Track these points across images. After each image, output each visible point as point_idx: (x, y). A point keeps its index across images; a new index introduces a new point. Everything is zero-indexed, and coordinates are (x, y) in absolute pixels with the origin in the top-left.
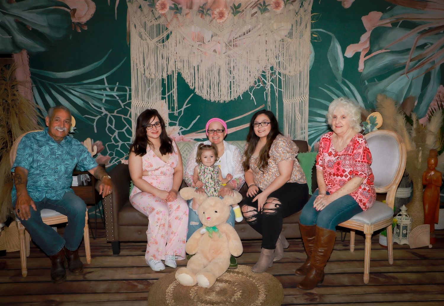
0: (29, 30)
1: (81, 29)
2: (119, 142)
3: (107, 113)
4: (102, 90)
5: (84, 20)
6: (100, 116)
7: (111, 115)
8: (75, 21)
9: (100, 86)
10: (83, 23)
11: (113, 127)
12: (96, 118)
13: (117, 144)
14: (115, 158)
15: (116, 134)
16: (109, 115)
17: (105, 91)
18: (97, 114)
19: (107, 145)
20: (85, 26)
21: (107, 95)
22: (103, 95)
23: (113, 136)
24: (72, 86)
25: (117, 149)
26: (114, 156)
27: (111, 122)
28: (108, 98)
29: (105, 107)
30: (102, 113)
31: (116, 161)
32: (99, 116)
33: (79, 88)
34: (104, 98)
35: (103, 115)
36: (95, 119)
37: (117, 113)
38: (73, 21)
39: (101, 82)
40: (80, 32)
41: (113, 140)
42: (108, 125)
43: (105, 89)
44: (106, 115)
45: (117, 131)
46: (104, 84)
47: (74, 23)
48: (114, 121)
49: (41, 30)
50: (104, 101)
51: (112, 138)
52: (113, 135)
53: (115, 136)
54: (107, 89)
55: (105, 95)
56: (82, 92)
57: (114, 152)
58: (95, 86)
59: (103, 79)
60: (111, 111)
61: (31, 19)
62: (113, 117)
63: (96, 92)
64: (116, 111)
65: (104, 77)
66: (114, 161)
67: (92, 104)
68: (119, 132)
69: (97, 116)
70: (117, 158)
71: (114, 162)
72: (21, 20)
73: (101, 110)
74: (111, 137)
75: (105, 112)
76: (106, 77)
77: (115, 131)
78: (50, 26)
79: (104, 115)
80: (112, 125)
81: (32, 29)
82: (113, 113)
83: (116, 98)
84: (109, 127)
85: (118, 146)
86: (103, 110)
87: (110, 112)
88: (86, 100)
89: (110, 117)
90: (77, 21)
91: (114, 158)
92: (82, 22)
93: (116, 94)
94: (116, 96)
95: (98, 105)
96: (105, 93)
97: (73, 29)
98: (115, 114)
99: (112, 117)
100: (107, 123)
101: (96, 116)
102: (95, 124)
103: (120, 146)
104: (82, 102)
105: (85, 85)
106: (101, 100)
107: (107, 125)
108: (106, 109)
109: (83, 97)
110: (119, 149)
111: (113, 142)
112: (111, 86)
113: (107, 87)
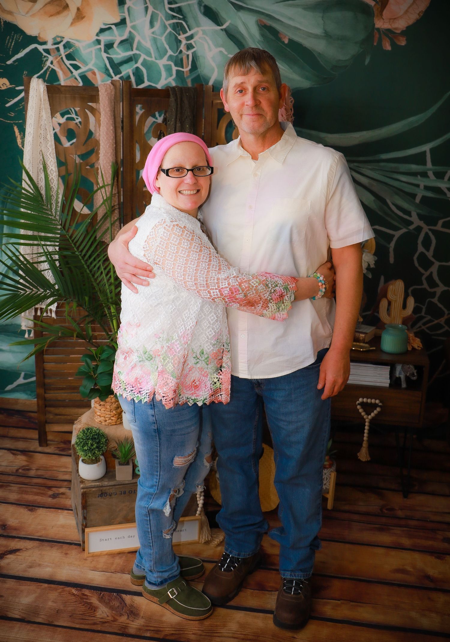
0: (283, 43)
1: (393, 44)
2: (437, 285)
3: (422, 224)
4: (419, 176)
5: (401, 25)
6: (406, 230)
7: (430, 230)
8: (383, 27)
9: (414, 167)
10: (398, 32)
11: (430, 254)
12: (397, 234)
13: (432, 290)
14: (425, 317)
15: (434, 269)
16: (426, 228)
17: (424, 179)
18: (400, 226)
19: (412, 291)
20: (401, 38)
21: (427, 188)
22: (418, 186)
23: (427, 274)
24: (356, 164)
25: (433, 300)
26: (423, 314)
27: (427, 243)
28: (429, 194)
29: (419, 211)
30: (411, 223)
31: (424, 324)
32: (404, 230)
33: (371, 169)
34: (420, 193)
35: (412, 227)
36: (393, 236)
37: (444, 225)
38: (377, 26)
39: (420, 159)
40: (388, 50)
41: (425, 282)
42: (421, 249)
43: (424, 175)
44: (419, 229)
45: (437, 264)
46: (424, 163)
47: (378, 29)
48: (434, 241)
49: (308, 43)
50: (418, 200)
51: (423, 278)
52: (426, 270)
53: (431, 273)
54: (430, 174)
55: (422, 187)
56: (375, 177)
57: (424, 305)
58: (404, 167)
59: (425, 152)
60: (430, 221)
61: (290, 19)
62: (433, 234)
63: (404, 178)
64: (441, 222)
65: (426, 148)
66: (420, 324)
67: (393, 204)
68: (440, 266)
69: (401, 229)
70: (429, 317)
71: (420, 327)
72: (269, 23)
73: (410, 216)
74: (423, 274)
75: (417, 222)
76: (432, 150)
77: (433, 263)
78: (327, 36)
79: (414, 229)
80: (428, 250)
81: (290, 40)
82: (435, 224)
83: (445, 194)
84: (422, 254)
85: (433, 295)
86: (414, 218)
87: (428, 224)
88: (382, 194)
89: (427, 234)
90: (387, 26)
91: (422, 318)
92: (396, 29)
93: (448, 186)
94: (446, 191)
95: (405, 205)
96: (422, 182)
97: (375, 44)
98: (439, 227)
99: (430, 234)
100: (417, 244)
101: (396, 229)
102: (392, 245)
103: (438, 294)
104: (372, 198)
105: (382, 164)
106: (414, 196)
107: (419, 248)
108: (421, 217)
109: (376, 188)
110: (435, 300)
111: (425, 286)
112: (439, 169)
113: (430, 170)
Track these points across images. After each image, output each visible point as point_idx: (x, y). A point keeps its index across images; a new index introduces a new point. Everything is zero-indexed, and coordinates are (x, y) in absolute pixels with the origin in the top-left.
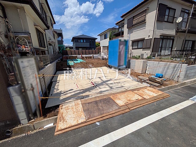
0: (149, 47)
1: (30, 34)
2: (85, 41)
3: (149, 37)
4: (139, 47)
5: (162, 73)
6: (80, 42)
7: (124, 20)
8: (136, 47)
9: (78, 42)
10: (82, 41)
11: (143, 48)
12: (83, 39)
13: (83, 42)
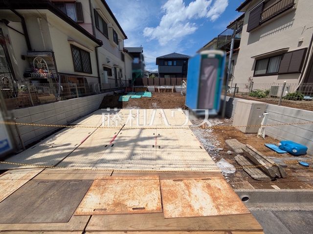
0: (298, 70)
1: (53, 53)
2: (175, 64)
3: (298, 46)
4: (271, 70)
5: (306, 144)
6: (168, 65)
7: (243, 16)
8: (264, 72)
9: (164, 65)
10: (170, 63)
11: (281, 74)
12: (172, 60)
13: (173, 65)
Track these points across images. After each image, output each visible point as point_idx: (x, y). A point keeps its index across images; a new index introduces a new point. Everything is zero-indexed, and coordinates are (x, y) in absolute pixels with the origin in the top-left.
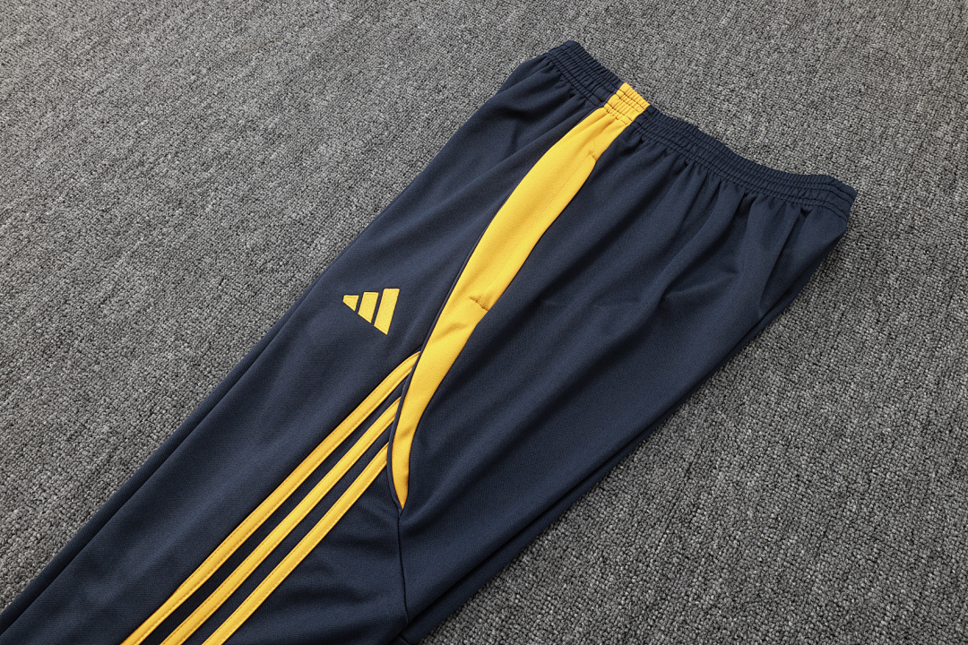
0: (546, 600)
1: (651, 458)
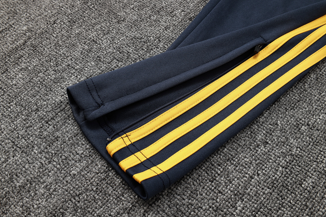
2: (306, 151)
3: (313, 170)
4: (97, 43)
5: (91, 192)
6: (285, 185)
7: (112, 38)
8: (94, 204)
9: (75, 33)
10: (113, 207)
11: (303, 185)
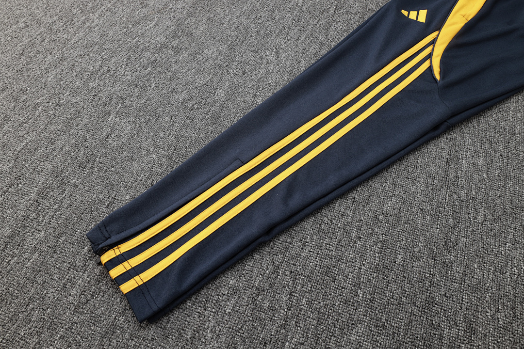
0: (399, 234)
1: (426, 160)
2: (389, 235)
3: (399, 248)
5: (249, 322)
6: (385, 266)
8: (256, 330)
10: (271, 328)
11: (397, 262)
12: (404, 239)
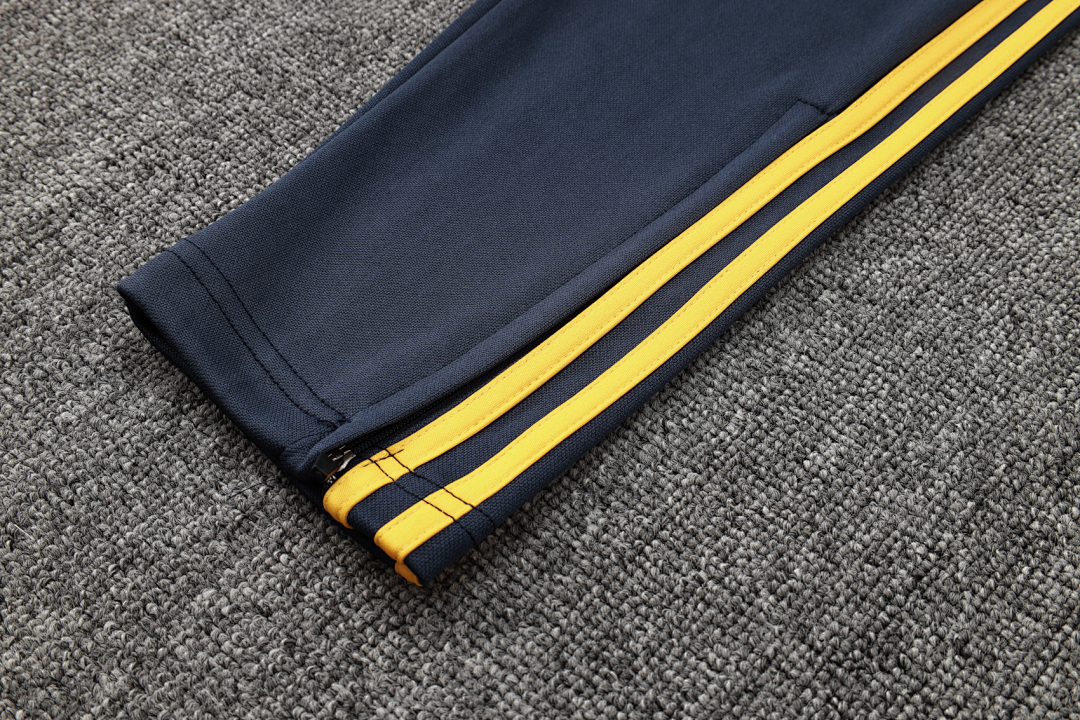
2: (829, 362)
3: (845, 418)
4: (188, 45)
5: (115, 475)
6: (747, 460)
7: (238, 29)
8: (121, 509)
9: (121, 15)
10: (183, 520)
11: (807, 463)
12: (884, 393)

ASSIGNED TASK:
Copy out all of the records above with "visible" swapped for "unoccluded" and everything else left unchanged. Omit the pictures.

ANSWER SPACE:
Track these points across images. After each image, output each unoccluded point as point_idx: (x, y). A point keeps its index across images; a new index introduces a new point. Everything is zero-indexed, and coordinates are (x, y) in absolute pixels with the origin in the top-left.
0: (29, 30)
1: (81, 29)
2: (119, 142)
3: (107, 113)
4: (102, 90)
5: (84, 20)
6: (100, 116)
7: (111, 115)
8: (75, 21)
9: (100, 86)
10: (83, 23)
11: (113, 127)
12: (96, 118)
13: (117, 144)
14: (115, 158)
15: (116, 134)
16: (109, 115)
17: (105, 91)
18: (97, 114)
19: (107, 145)
20: (85, 26)
21: (107, 95)
22: (103, 95)
23: (113, 136)
24: (72, 86)
25: (117, 149)
26: (114, 156)
27: (111, 122)
28: (108, 98)
29: (105, 107)
30: (102, 113)
31: (116, 161)
32: (99, 116)
33: (79, 88)
34: (104, 98)
35: (103, 115)
36: (95, 119)
37: (117, 113)
38: (73, 21)
39: (101, 82)
40: (80, 32)
41: (113, 140)
42: (108, 125)
43: (105, 89)
44: (106, 115)
45: (117, 131)
46: (104, 84)
47: (74, 23)
48: (114, 121)
49: (41, 30)
50: (104, 101)
51: (112, 138)
52: (113, 135)
53: (115, 136)
54: (107, 89)
55: (105, 95)
56: (82, 92)
57: (114, 152)
58: (95, 86)
59: (103, 79)
60: (111, 111)
61: (31, 19)
62: (113, 117)
63: (96, 92)
64: (116, 111)
65: (104, 77)
66: (114, 161)
67: (92, 104)
68: (119, 132)
69: (97, 116)
70: (117, 158)
71: (114, 162)
72: (21, 20)
73: (101, 110)
74: (111, 137)
75: (105, 112)
76: (106, 77)
77: (115, 131)
78: (50, 26)
79: (104, 115)
80: (112, 125)
81: (32, 29)
82: (113, 113)
83: (116, 98)
84: (109, 127)
85: (118, 146)
86: (103, 110)
87: (110, 112)
88: (86, 100)
89: (110, 117)
90: (77, 21)
91: (114, 158)
92: (82, 22)
93: (116, 94)
94: (116, 96)
95: (98, 105)
96: (105, 93)
97: (73, 29)
98: (115, 114)
99: (112, 117)
100: (107, 123)
101: (96, 116)
102: (95, 124)
103: (120, 146)
104: (82, 102)
105: (85, 85)
106: (101, 100)
107: (107, 125)
108: (106, 109)
109: (83, 97)
110: (119, 149)
111: (113, 142)
112: (111, 86)
113: (107, 87)
0: (283, 43)
1: (393, 44)
2: (437, 285)
3: (422, 224)
4: (419, 176)
5: (401, 25)
6: (406, 230)
7: (430, 230)
8: (383, 27)
9: (414, 167)
10: (398, 32)
11: (430, 254)
12: (397, 234)
13: (432, 290)
14: (425, 317)
15: (434, 269)
16: (426, 228)
17: (424, 179)
18: (400, 226)
19: (412, 291)
20: (401, 38)
21: (427, 188)
22: (418, 186)
23: (427, 274)
24: (356, 164)
25: (433, 300)
26: (423, 314)
27: (427, 243)
28: (429, 194)
29: (419, 211)
30: (411, 223)
31: (424, 324)
32: (404, 230)
33: (371, 169)
34: (420, 193)
35: (412, 227)
36: (393, 236)
37: (444, 225)
38: (377, 26)
39: (420, 159)
40: (388, 50)
41: (425, 282)
42: (421, 249)
43: (424, 175)
44: (419, 229)
45: (437, 264)
46: (424, 163)
47: (378, 29)
48: (434, 241)
49: (308, 43)
50: (418, 200)
51: (423, 278)
52: (426, 270)
53: (431, 273)
54: (430, 174)
55: (422, 187)
56: (375, 177)
57: (424, 305)
58: (404, 167)
59: (425, 152)
60: (430, 221)
61: (290, 19)
62: (433, 234)
63: (404, 178)
64: (441, 222)
65: (426, 148)
66: (420, 324)
67: (393, 204)
68: (440, 266)
69: (401, 229)
70: (429, 317)
71: (420, 327)
72: (269, 23)
73: (410, 216)
74: (423, 274)
75: (417, 222)
76: (432, 150)
77: (433, 263)
78: (327, 36)
79: (414, 229)
80: (428, 250)
81: (290, 40)
82: (435, 224)
83: (445, 194)
84: (422, 254)
85: (433, 295)
86: (414, 218)
87: (428, 224)
88: (382, 194)
89: (427, 234)
90: (387, 26)
91: (422, 318)
92: (396, 29)
93: (448, 186)
94: (446, 191)
95: (405, 205)
96: (422, 182)
97: (375, 44)
98: (439, 227)
99: (430, 234)
100: (417, 244)
101: (396, 229)
102: (392, 245)
103: (438, 294)
104: (372, 198)
105: (382, 164)
106: (414, 196)
107: (419, 248)
108: (421, 217)
109: (376, 188)
110: (435, 300)
111: (425, 286)
112: (439, 169)
113: (430, 170)
Track these points across images. After each image, output each unoccluded point as point_idx: (x, y). A point keeps its index across images; a new index introduces a new point. Everything is zero-indexed, and coordinates are (x, y) in absolute pixels with the origin in the top-left.
0: (149, 47)
1: (30, 34)
2: (85, 41)
3: (149, 37)
4: (139, 47)
5: (162, 73)
6: (80, 42)
7: (124, 20)
8: (136, 47)
9: (78, 42)
10: (82, 41)
11: (143, 48)
12: (83, 39)
13: (83, 42)
0: (298, 70)
1: (53, 53)
2: (175, 64)
3: (298, 46)
4: (271, 70)
5: (306, 144)
6: (168, 65)
7: (243, 16)
8: (264, 72)
9: (164, 65)
10: (170, 63)
11: (281, 74)
12: (172, 60)
13: (173, 65)
Track these points across images. After each image, output each unoccluded point as point_idx: (x, y). A point keeps its index across images; a new index introduces a new point. Everything is zero-indexed, and coordinates are (x, y) in absolute pixels with the origin in the top-left.
0: (546, 600)
1: (651, 458)
2: (306, 151)
3: (313, 170)
4: (97, 43)
5: (91, 192)
6: (285, 185)
7: (112, 38)
8: (94, 204)
9: (75, 33)
10: (113, 207)
11: (303, 185)
0: (399, 234)
1: (426, 160)
2: (389, 235)
3: (399, 248)
5: (249, 322)
6: (385, 266)
8: (256, 330)
10: (271, 328)
11: (397, 262)
12: (404, 239)
2: (829, 362)
3: (845, 418)
4: (188, 45)
5: (115, 475)
6: (747, 460)
7: (238, 29)
8: (121, 509)
9: (121, 15)
10: (183, 520)
11: (807, 463)
12: (884, 393)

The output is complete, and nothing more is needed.